Cooling wage growth is likely to pave the way for two more interest rate cuts this year.

Average weekly earnings in the three months to July were 5.1 per cent higher than a year earlier, according to the Office for National Statistics (ONS).

This was the lowest increase in two years and marks a marked slowdown compared to July last year, when wages grew by 7.8 percent.

Experts said this should be enough to persuade the Bank of England to cut rates further this year, after a quarter-point reduction from 5.25 percent to 5 percent in August.

Point of interest: Experts said cooling wage growth should persuade the Bank of England to cut rates further this year after a quarter-point reduction from 5.25% to 5% in August.

Ashley Webb, UK economist at Capital Economics, said: “The Bank of England will welcome the further easing in wage growth as a sign that labour market conditions are continuing to cool.”

However, few expect the Bank to cut again when its rate-setting Monetary Policy Committee meets next week. Instead, markets are betting on a quarter-point cut in November and another in December, taking rates to 4.5%.

The slowdown in wages is less damaging to workers’ household finances than it might have been, because inflation has slowed sharply. Stripping out the impact of inflation, wages are rising by 3%, close to their three-year highs.

And yesterday’s figures also revealed a more optimistic picture for the wider labour market, further giving the lie to Labour’s much-derided claim that it has inherited the worst economic situation since the Second World War.

The ONS said unemployment fell to 4.1 percent, the lowest level since the three months to January.

And employers added 265,000 additional jobs in the three-month period, much higher than the 123,000 economists had expected.

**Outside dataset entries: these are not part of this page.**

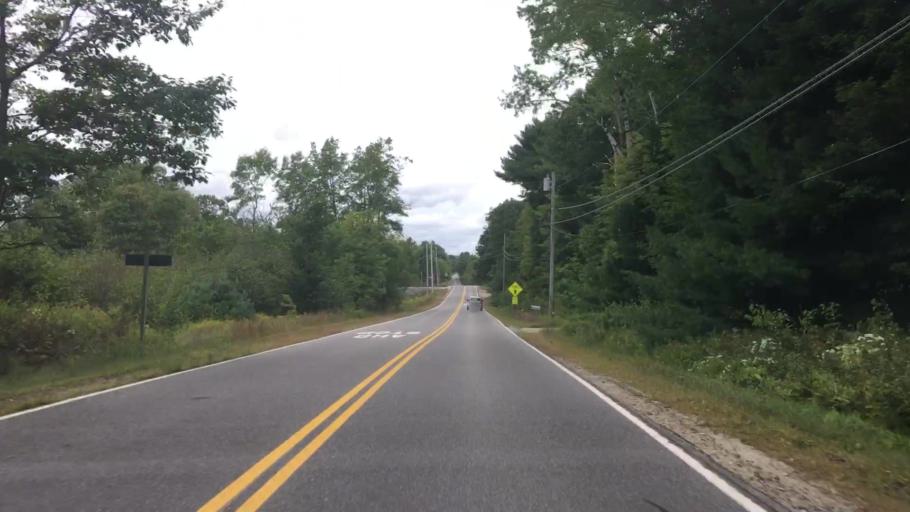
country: US
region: Maine
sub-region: Cumberland County
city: Yarmouth
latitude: 43.8582
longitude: -70.2172
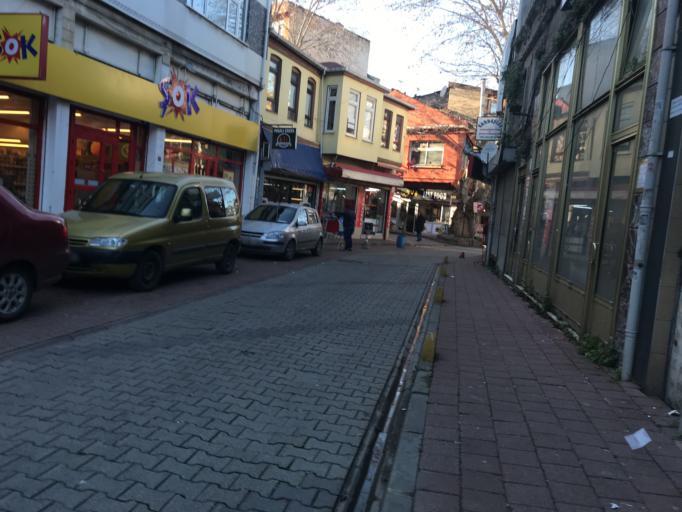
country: TR
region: Istanbul
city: Istanbul
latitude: 41.0260
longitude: 28.9563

Kallum Pickering, chief economist at brokerage Peel Hunt, said: “This is a solid report on the labour market.”

The ONS figures also revealed a welcome decline in the number of working-age people classed as economically inactive (meaning they are neither working nor looking for work) from 9.4 million to 9.3 million.

However, the staggering figure is still close to record levels and represents more than a fifth of people aged 16 to 64.

This includes those on long-term sick leave, which is also close to record levels but has declined for the third consecutive month, to just under 2.8 million.

Meanwhile, the number of job vacancies fell by 42,000 to 857,000 in the three months to August, the lowest level since June 2021 and the 26th month of decline.

More data on the economy’s progress will be revealed today when the ONS publishes monthly growth data for July.